Fissò lo schermo rilucente. Il pivot della squadra del San Diego, quel tipo alto due metri e dieci, volò a schiacciare la palla nel canestro. Aspetta, aspetta, pidocchioso bamboccione dalle gambe lunghe, pensò Falkner tra sé e sé. La prossima stagione ci saranno un paio di giocatori alti due metri e quaranta nella lega, ci scommetto. E ti sbatteranno giù dal tuo trono.

Un frammento di conversazione giunse alle sue orecchie. — Se ci sono degli alieni che ci osservano dallo spazio, come mai non ci hanno ancora contattato, eh?

— Forse lo hanno fatto.

— Come no, e Frederic Storm è il profeta del secolo, vero? Non venirmi a dire che appartieni al Culto del Contatto!

— Non ho detto…

Falkner si costrinse a tenere la testa rigidamente rivolta verso lo schermo TV sulla parete. Non voleva, non poteva permettersi di pensare ai dischi volanti nelle sue ore di libertà. Odiava perfino quel nome. Era tutto uno scherzo di cattivo gusto, quella storia del disco, e lo scherzo ricadeva su di lui.

Aveva quarantatré anni, benché a volte se ne sentisse centoquarantatré. Ricordava vagamente quando, per la prima volta, si era cominciato a parlare di dischi volanti. Era stato nel 1947, subito dopo la seconda guerra mondiale. Falkner non poteva ricordare la guerra vera e propria — era nato nel 1939, il giorno in cui era stata invasa la Polonia, e quando era finita la guerra lui faceva ancora la prima elementare — ma ricordava la storia dei dischi volanti, perché lo aveva spaventato a morte. Aveva letto qualcosa in proposito sulle riviste popolari del tempo, e gli aveva causato un vero terrore l’idea che un uomo, nel lontano Oregon o chissà dove, avesse avvistato astronavi provenienti da altri mondi.
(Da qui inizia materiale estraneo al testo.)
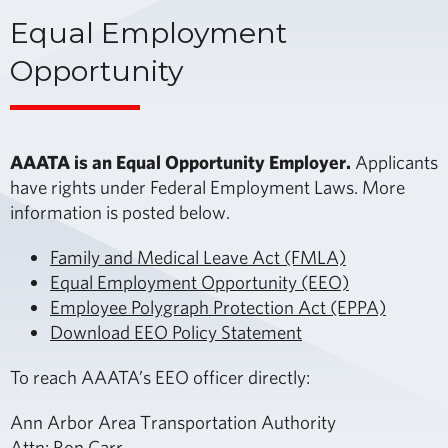
Equal Employment
Opportunity
AAATA is an Equal Opportunity Employer.
Applicants
have rights under Federal Employment Laws. More
information is posted below.
Family and Medical Leave Act (FMLA)
Equal Employment Opportunity (EEO)
Employee Polygraph Protection Act (EPPA)
Download EEO Policy Statement
To reach AAATA’s EEO officer directly:
Ann Arbor Area Transportation Authority
Attn: Ron Carr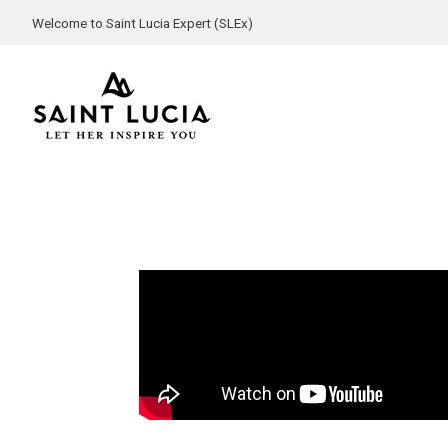
Welcome to Saint Lucia Expert (SLEx)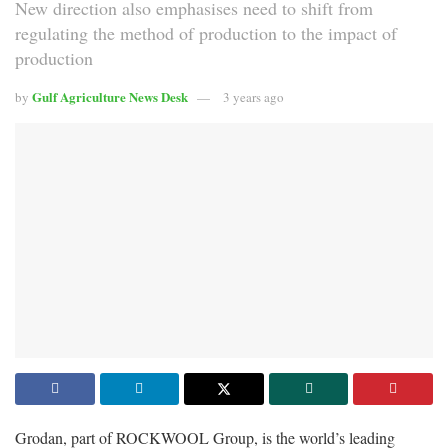
New direction also emphasises need to shift from
regulating the method of production to the impact of
production
Gulf Agriculture News Desk
by
3 years ago
Grodan, part of ROCKWOOL Group, is the world’s leading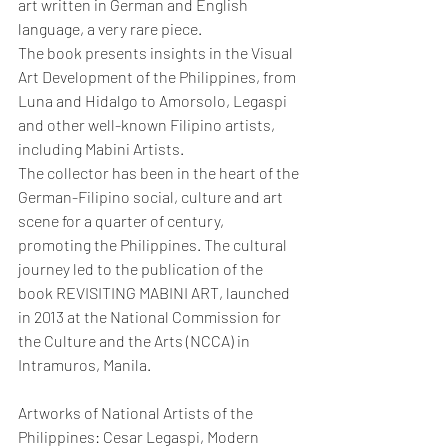
art written in German and English 
language, a very rare piece.
The book presents insights in the Visual 
Art Development of the Philippines, from 
Luna and Hidalgo to Amorsolo, Legaspi 
and other well-known Filipino artists, 
including Mabini Artists.
The collector has been in the heart of the 
German-Filipino social, culture and art 
scene for a quarter of century, 
promoting the Philippines. The cultural 
journey led to the publication of the 
book REVISITING MABINI ART, launched 
in 2013 at the National Commission for 
the Culture and the Arts (NCCA) in 
Intramuros, Manila.
Artworks of National Artists of the 
Philippines: Cesar Legaspi, Modern 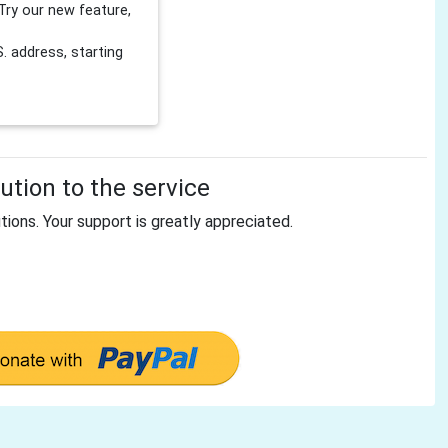
Try our new feature,
 address, starting
tion to the service
tions. Your support is greatly appreciated.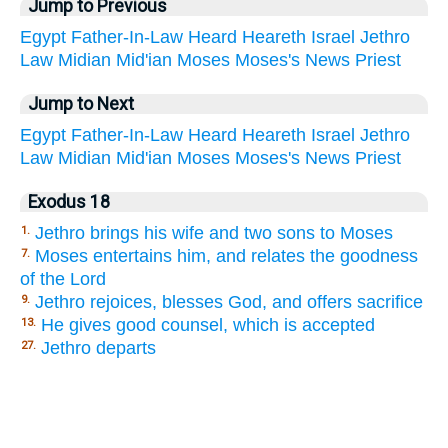
Jump to Previous
Egypt
Father-In-Law
Heard
Heareth
Israel
Jethro
Law
Midian
Mid'ian
Moses
Moses's
News
Priest
Jump to Next
Egypt
Father-In-Law
Heard
Heareth
Israel
Jethro
Law
Midian
Mid'ian
Moses
Moses's
News
Priest
Exodus 18
Jethro brings his wife and two sons to Moses
1.
Moses entertains him, and relates the goodness
7.
of the Lord
Jethro rejoices, blesses God, and offers sacrifice
9.
He gives good counsel, which is accepted
13.
Jethro departs
27.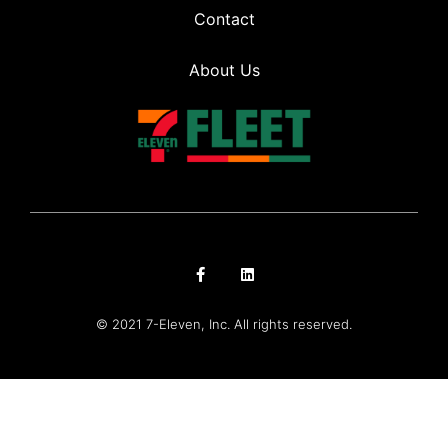
Contact
About Us
© 2021 7-Eleven, Inc. All rights reserved.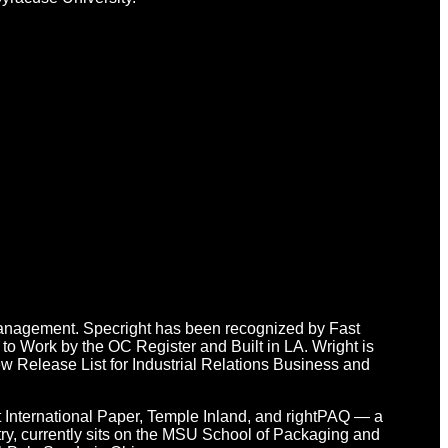
n Management. Specright has been recognized by Fast
o Work by the OC Register and Built in LA. Wright is
 Release List for Industrial Relations Business and
at International Paper, Temple Inland, and rightPAQ — a
y, currently sits on the MSU School of Packaging and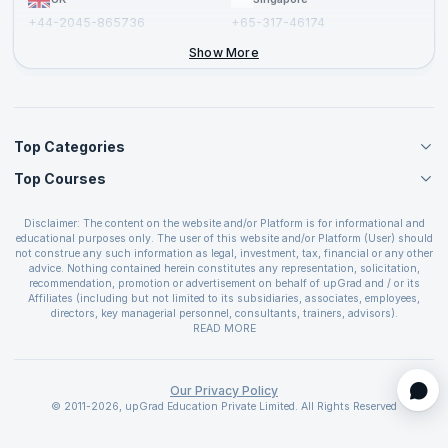
+44-2045-865736
+65-317-46174
+44-2046-002067
Show More
Top Categories
Top Courses
Agile Management Courses
Project Management Courses
CSM Certification
Cloud Computing Courses
Disclaimer: The content on the website and/or Platform is for informational and
PMP Certification
educational purposes only. The user of this website and/or Platform (User) should
IT Service Management Courses
CSPO Certification
not construe any such information as legal, investment, tax, financial or any other
Business Management Courses
advice. Nothing contained herein constitutes any representation, solicitation,
Leading SAFe 6.0 Certification
recommendation, promotion or advertisement on behalf of upGrad and / or its
Devops Courses
ITIL Foundation Certification
Affiliates (including but not limited to its subsidiaries, associates, employees,
BI and Visualization Courses
directors, key managerial personnel, consultants, trainers, advisors).
PRINCE2 Certifications
Cybersecurity Courses
The User is solely responsible for evaluating the merits and risks associated with
READ MORE
PSM Certification
use of the information included as part of the content. The User agrees and
Quality Management Courses
SAFe 6.0 POPM Certification
covenants not to hold upGrad and its Affiliates responsible for any and all losses
Data Science Courses
or damages arising from such decision made by them basis the information
SAFe 6.0 Practice Consultant Certification
provided in the course and / or available on the website and/or platform. upGrad
Our Privacy Policy
Web Development Courses
SAFe 6.0 Scrum Master Certification
reserves the right to cancel or reschedule events in case of insufficient
© 2011-2026, upGrad Education Private Limited. All Rights Reserved
Programming Courses
registrations, or if presenters cannot attend due to unforeseen circumstances. You
SAFe 6.0 RTE Certification
are therefore advised to consult a upGrad agent prior to making any travel
ECBA Certification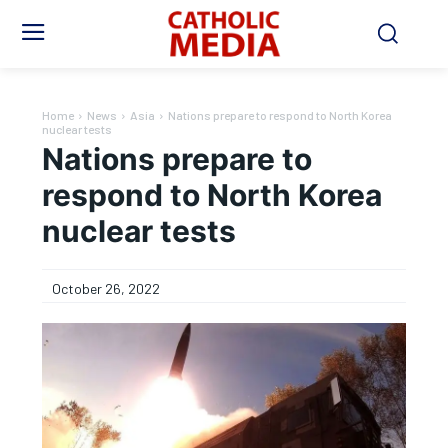
Home
News
Asia
Nations prepare to respond to North Korea
nuclear tests
Nations prepare to
respond to North Korea
nuclear tests
October 26, 2022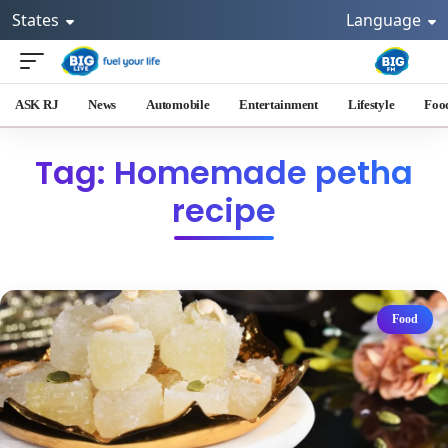
States
Language
ASK RJ
News
Automobile
Entertainment
Lifestyle
Foo
Tag: Homemade petha
recipe
Food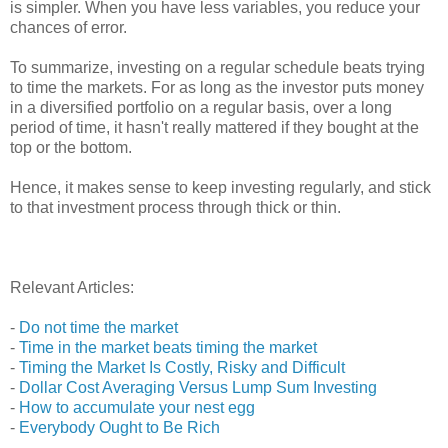
is simpler. When you have less variables, you reduce your
chances of error.
To summarize, investing on a regular schedule beats trying
to time the markets. For as long as the investor puts money
in a diversified portfolio on a regular basis, over a long
period of time, it hasn't really mattered if they bought at the
top or the bottom.
Hence, it makes sense to keep investing regularly, and stick
to that investment process through thick or thin.
Relevant Articles:
-
Do not time the market
-
Time in the market beats timing the market
-
Timing the Market Is Costly, Risky and Difficult
-
Dollar Cost Averaging Versus Lump Sum Investing
-
How to accumulate your nest egg
-
Everybody Ought to Be Rich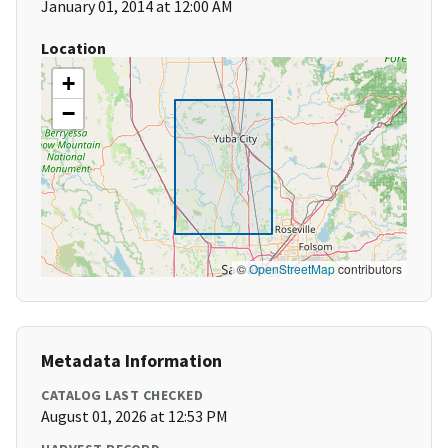
January 01, 2014 at 12:00 AM
Location
+
−
©
OpenStreetMap
contributors
Metadata Information
CATALOG LAST CHECKED
August 01, 2026 at 12:53 PM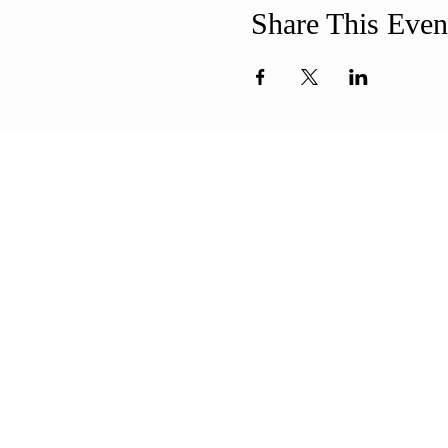
Share This Even
ABOUT US
ADDR
Our Mission is to
508-994-
encourage diversity
71 8th Str
and mutual
New Bedf
acceptance and to
info@uun
work for positive change
in ourselves and our
community.
CONT
QUICK LINKS
Sunday Service
FAQ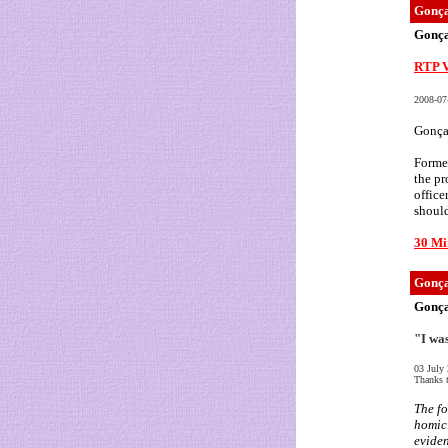
Gonça
Gonça
RTP V
2008-07
Gonçal
Former
the pr
office
should
30 Mi
Gonça
Gonça
"I wa
03 July
Thanks t
The fo
homici
eviden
Il piccolo Tommy Falkner aveva sempre provato molta curiosità nei confronti dei pianeti, dello spazio, e la sua era diventata una vera e propria mania in un periodo in cui cose del genere costituivano un mistero per la gran parte della gente comune; ma quei dischi volanti del 1947 gli avevano fatto venire la pelle d’oca e gli avevano provocato incubi per una settimana di seguito.

C’era stato un andirivieni di storie sui dischi volanti. Erano sbucati fuori un po’ dappertutto degli esaltati a raccontare i loro voli nello spazio. Anche Tom Falkner voleva fare un volo nello spazio, ma uno vero e proprio. Quando, nel 1957, entrò nell’Accademia Aeronautica, aveva dimenticato del tutto la follia dei dischi volanti, ed aveva gettato via le sue riviste di fantascienza. Stava per entrare a far parte del programma spaziale americano, se mai avesse avuto inizio. Stava per diventare uno spaziale.